- **GIVEN RECORDS**:
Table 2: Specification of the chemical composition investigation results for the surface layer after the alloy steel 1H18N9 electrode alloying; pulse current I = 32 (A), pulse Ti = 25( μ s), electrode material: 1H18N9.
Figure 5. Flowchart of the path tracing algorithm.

==

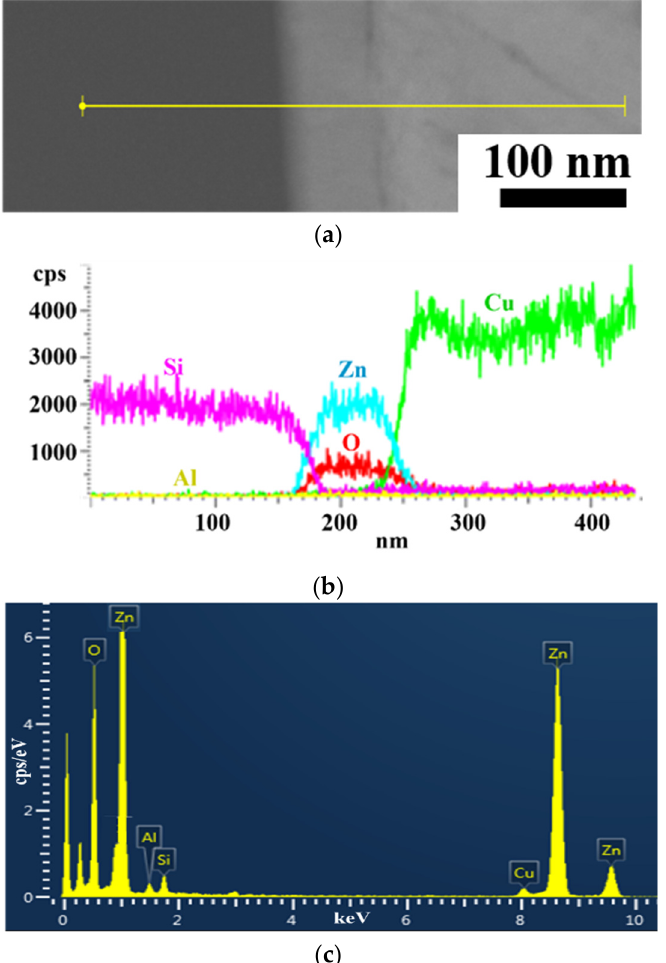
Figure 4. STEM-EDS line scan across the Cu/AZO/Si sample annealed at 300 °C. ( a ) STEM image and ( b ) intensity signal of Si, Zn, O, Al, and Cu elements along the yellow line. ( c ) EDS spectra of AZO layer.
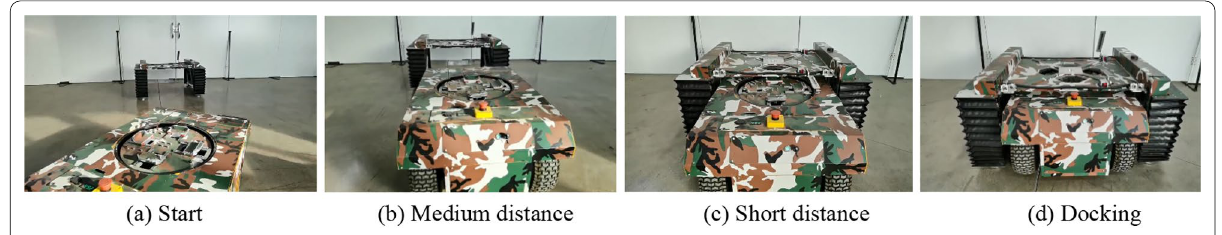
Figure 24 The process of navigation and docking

...

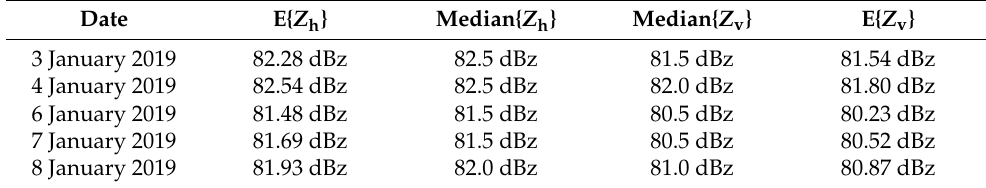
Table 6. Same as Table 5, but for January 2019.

- **WORK TASK**: Though the entries above contain pictures, none should be copied; reproduce only the lines between the one holding "Figure 4. STEM-EDS" and the one holding "Figure 24 The", inclusive, exactly as written.

- **SOLUTION FOR THIS PROBLEM**:
Figure 4. STEM-EDS line scan across the Cu/AZO/Si sample annealed at 300 °C. ( a ) STEM image and ( b ) intensity signal of Si, Zn, O, Al, and Cu elements along the yellow line. ( c ) EDS spectra of AZO layer.
Figure 24 The process of navigation and docking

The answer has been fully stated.